Scriviamo prima della trasferta di Empoli in casa dell’Atalanta ma a prescindere da un risultato che sarà comunque importante in chiave salvezza diventa fondamentale sabato prossimo contro il Torino ottenere un punto contro un undici in corsa per l’Europa League, mancheranno gli squalificati Biraschi e Pandev, due assenze pesanti, soprattutto quella del macedone , ma Criscito e compagni dovranno giocare da squadra, fare quadrato e portare a casa un risultato positivo, per non arretrare ulteriormente in una classifica che rischia di diventare estremamente pericolosa.

SAMPDORIA-GENOA 2-0

Marcatori:p.t. 2’ Defrel s.t. 8’ Quagliarella (rig.)

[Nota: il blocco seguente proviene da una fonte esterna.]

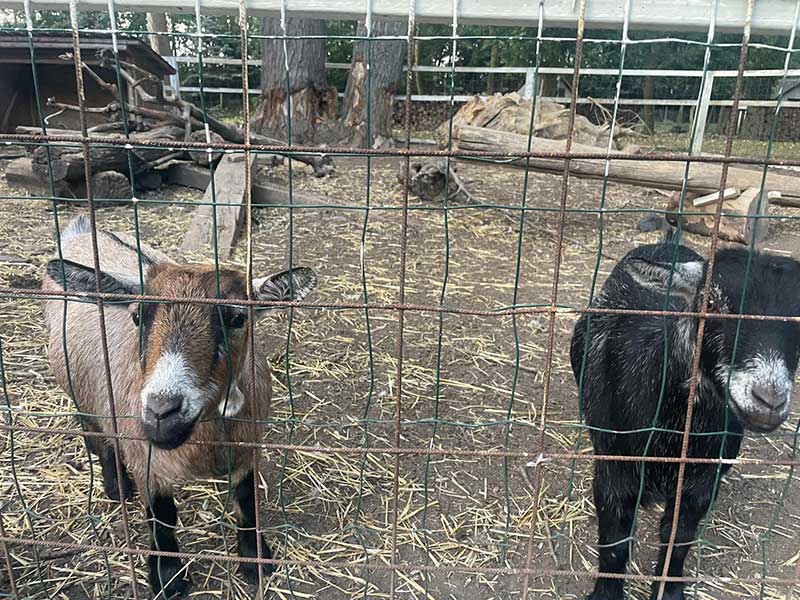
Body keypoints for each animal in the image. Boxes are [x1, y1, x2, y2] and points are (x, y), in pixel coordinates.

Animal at [42, 215, 317, 598]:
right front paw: (168, 576)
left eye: (238, 319)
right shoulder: (146, 457)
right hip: (79, 388)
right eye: (138, 317)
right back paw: (117, 487)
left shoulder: (249, 446)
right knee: (96, 436)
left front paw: (255, 559)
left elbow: (247, 501)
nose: (162, 413)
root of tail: (83, 230)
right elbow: (162, 517)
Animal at [570, 241, 800, 600]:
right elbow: (614, 544)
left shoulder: (700, 484)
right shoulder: (613, 471)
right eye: (711, 304)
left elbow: (678, 539)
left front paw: (668, 591)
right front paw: (605, 594)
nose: (769, 399)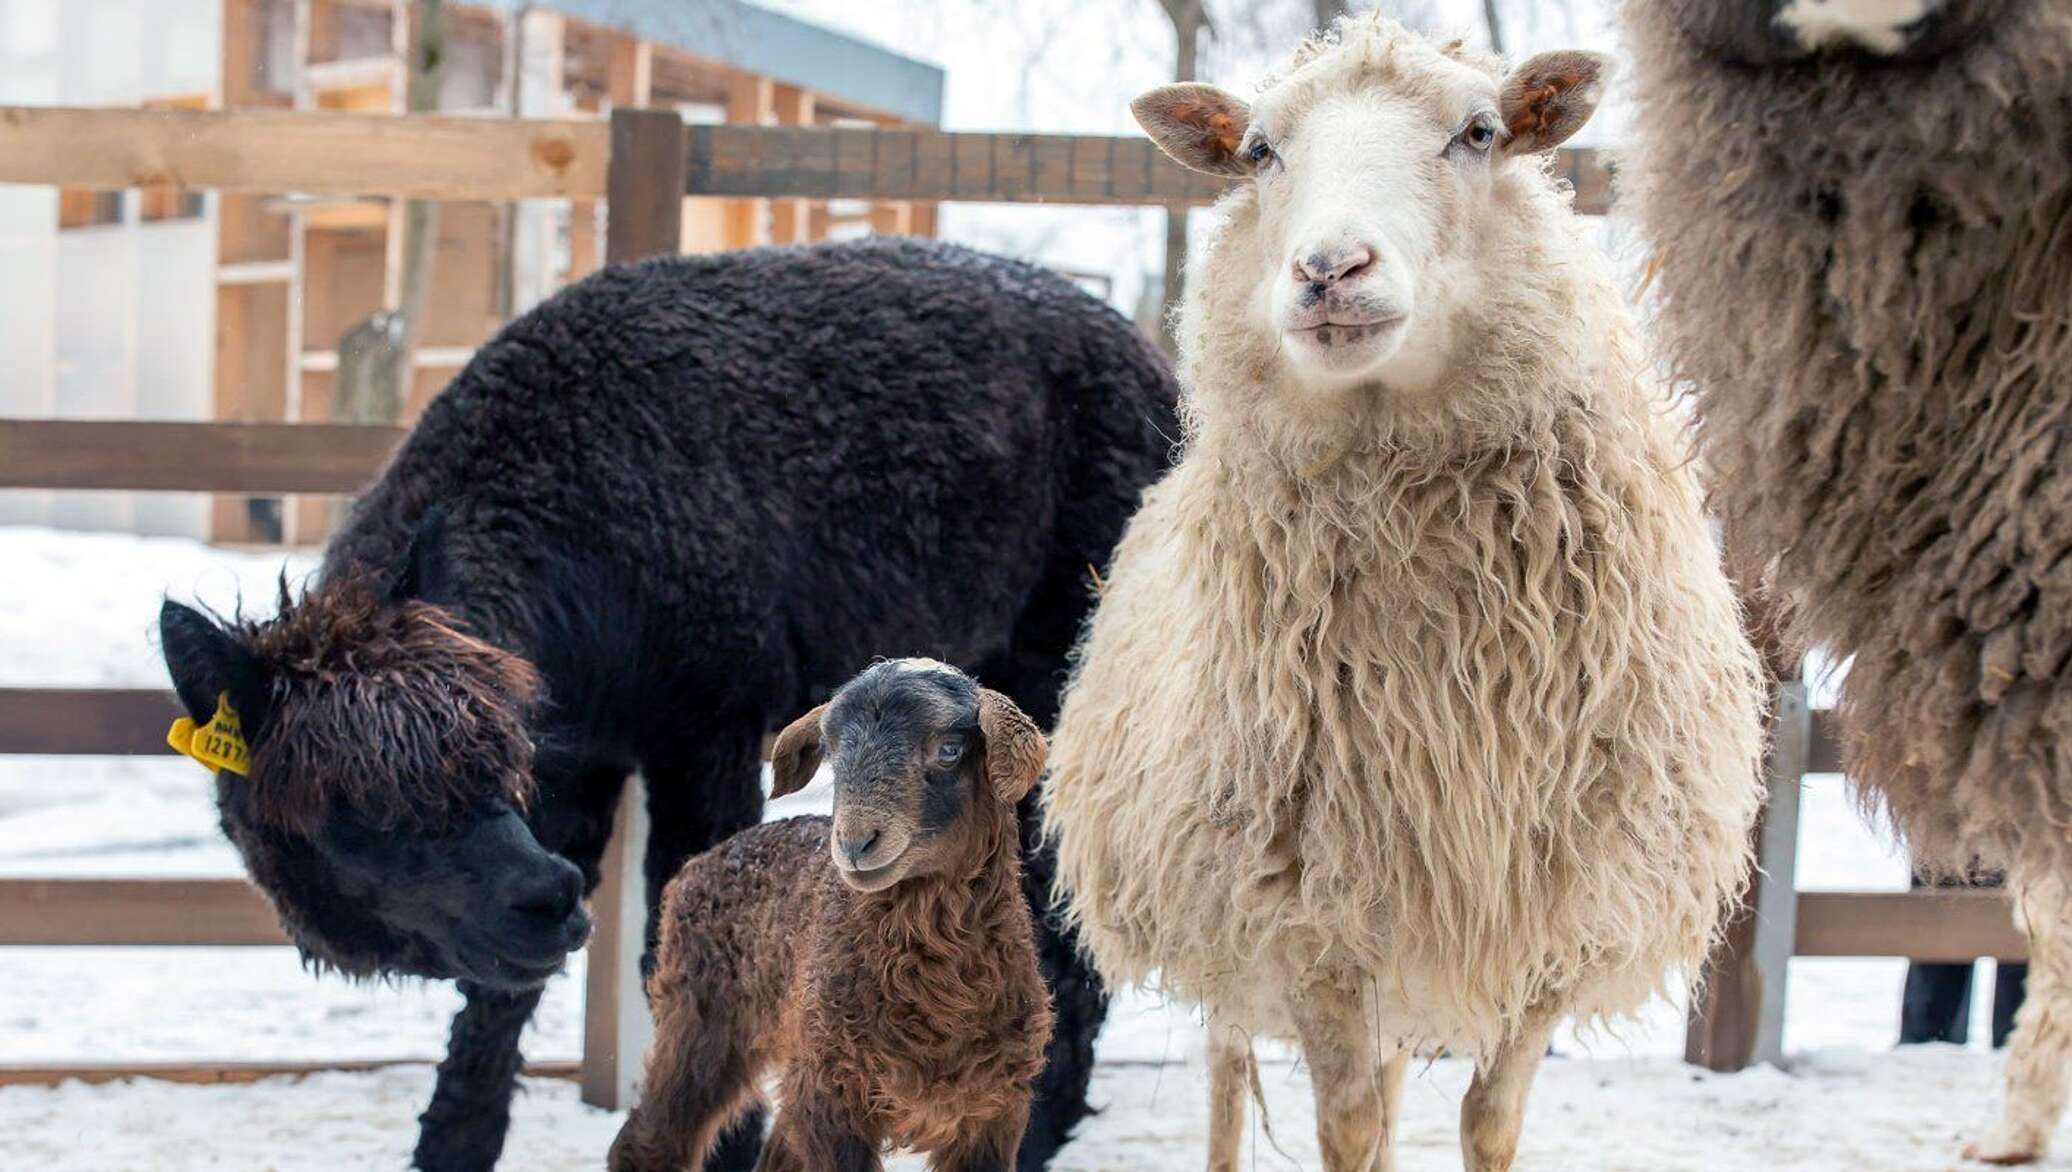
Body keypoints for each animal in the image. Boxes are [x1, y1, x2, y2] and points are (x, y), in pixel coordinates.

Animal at [600, 662, 1052, 1172]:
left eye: (950, 749)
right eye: (834, 754)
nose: (855, 841)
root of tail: (698, 865)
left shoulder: (991, 1108)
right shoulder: (836, 1093)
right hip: (703, 1019)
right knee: (650, 1138)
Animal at [1052, 18, 1765, 1172]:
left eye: (1478, 133)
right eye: (1259, 151)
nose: (1327, 268)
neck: (1442, 689)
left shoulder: (1549, 928)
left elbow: (1486, 1123)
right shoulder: (1308, 930)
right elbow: (1344, 1129)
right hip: (1224, 909)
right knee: (1228, 1073)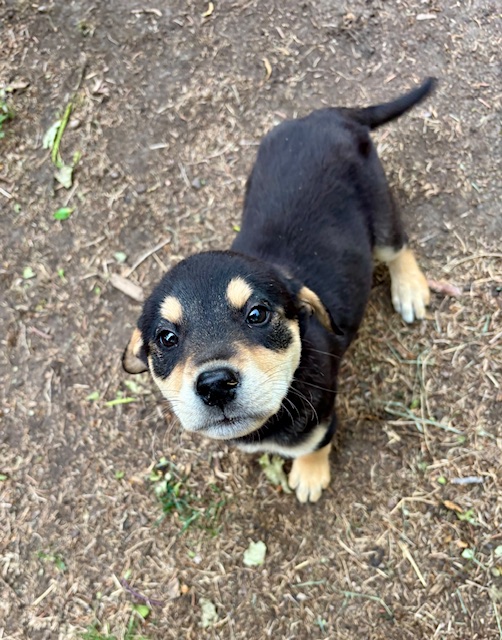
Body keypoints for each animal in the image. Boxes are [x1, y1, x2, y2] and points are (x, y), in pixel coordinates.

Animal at [123, 77, 436, 503]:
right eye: (166, 338)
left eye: (258, 314)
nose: (215, 385)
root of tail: (328, 115)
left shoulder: (322, 416)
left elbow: (316, 444)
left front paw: (309, 475)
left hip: (379, 203)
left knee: (399, 245)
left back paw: (410, 289)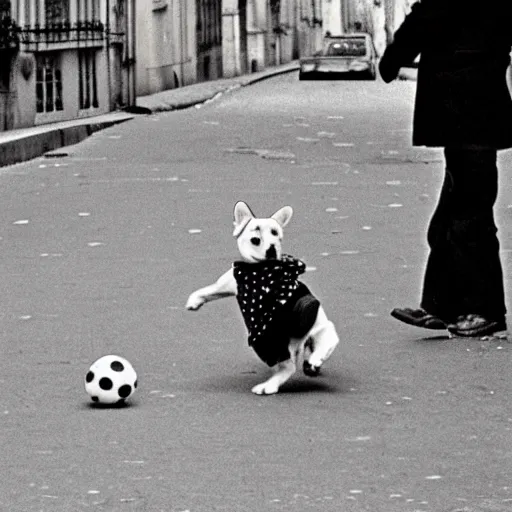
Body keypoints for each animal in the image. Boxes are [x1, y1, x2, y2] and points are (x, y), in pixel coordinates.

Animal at [185, 202, 340, 394]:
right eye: (255, 240)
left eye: (276, 235)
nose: (272, 248)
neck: (261, 270)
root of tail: (301, 344)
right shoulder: (228, 285)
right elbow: (209, 291)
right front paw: (195, 301)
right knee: (296, 361)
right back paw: (303, 367)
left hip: (304, 334)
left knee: (317, 346)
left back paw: (275, 383)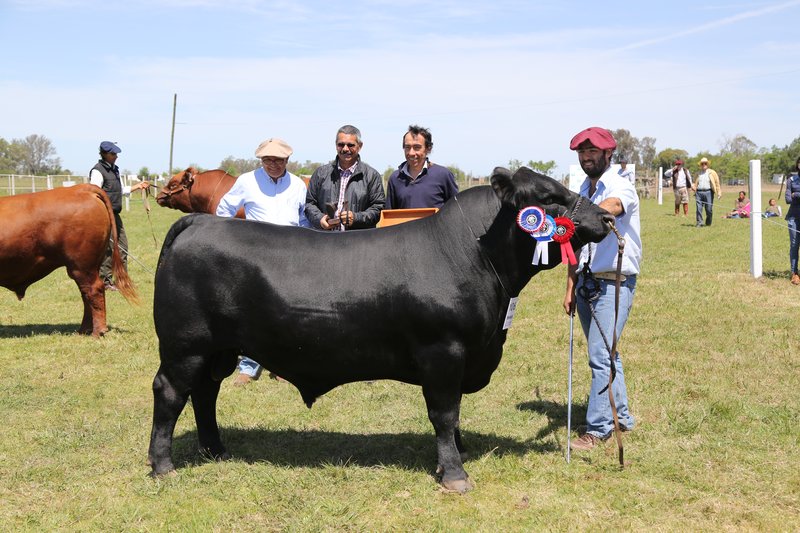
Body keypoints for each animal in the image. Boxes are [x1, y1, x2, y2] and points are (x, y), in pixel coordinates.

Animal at [0, 182, 138, 332]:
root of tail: (81, 188)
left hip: (82, 265)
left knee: (94, 290)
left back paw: (98, 331)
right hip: (87, 266)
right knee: (86, 294)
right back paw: (84, 330)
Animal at [148, 166, 612, 490]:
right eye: (549, 198)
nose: (607, 219)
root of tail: (200, 222)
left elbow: (454, 414)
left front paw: (456, 453)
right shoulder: (443, 352)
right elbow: (444, 412)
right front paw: (455, 473)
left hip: (217, 349)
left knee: (205, 393)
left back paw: (215, 449)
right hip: (185, 346)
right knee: (171, 393)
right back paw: (163, 466)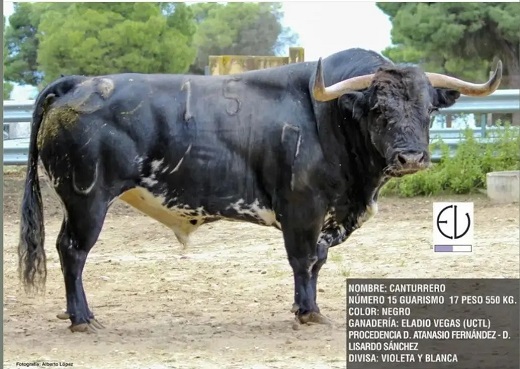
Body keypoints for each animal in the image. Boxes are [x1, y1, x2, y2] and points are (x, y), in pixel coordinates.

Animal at [18, 48, 502, 330]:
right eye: (378, 108)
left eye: (429, 109)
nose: (411, 158)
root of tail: (79, 82)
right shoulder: (301, 208)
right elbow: (303, 260)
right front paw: (308, 313)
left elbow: (317, 261)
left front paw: (306, 307)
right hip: (86, 199)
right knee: (72, 252)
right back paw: (82, 318)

SAMPDORIA (4-3-1-2): Audero 6,5 – Sala 7 (38’ s.t. Bereszynski n.c.) Andersen 6,5 Colley 7 Murru 6,5 – Praet 6,5 Ekdal 7 Linetty 7 (13’ s.t. Jankto 6) – Ramirez 6 –

Defrel 7,5 (26’ s.t. Gabbiadini 6) Quagliarella 7 All: Giampaolo

GENOA (3-5-2): Radu 7 – Biraschi 4,5 Romero 6 Criscito 5 – Pereira 5 Rolon 5 (10’ s.t. Lerager 5,5) Veloso 6 Bessa 5,5 (32’ s.t. Favilli n.c.) Lazovic 5,5 – Pandev 6 Kouamé 5,5 (27’ s.t. Sanabria 5) All: Prandelli

Arbitro: Calvarese di Teramo 5,5

Note: giornata fredda con folate di vento, terreno in buone condizioni. Ammoniti: Criscito, Linetty, Pandev, Romero, Veloso, Lerager. Gabbiadini Espulso: Biraschi al 7’ s.t. per fallo di mano in area di rigore. Calci d’angolo 8 a 3 per il Genoa. Spettatori 30.548 ( 14.030 abbonati più 16.518 paganti) per un incasso di Euro 652.017.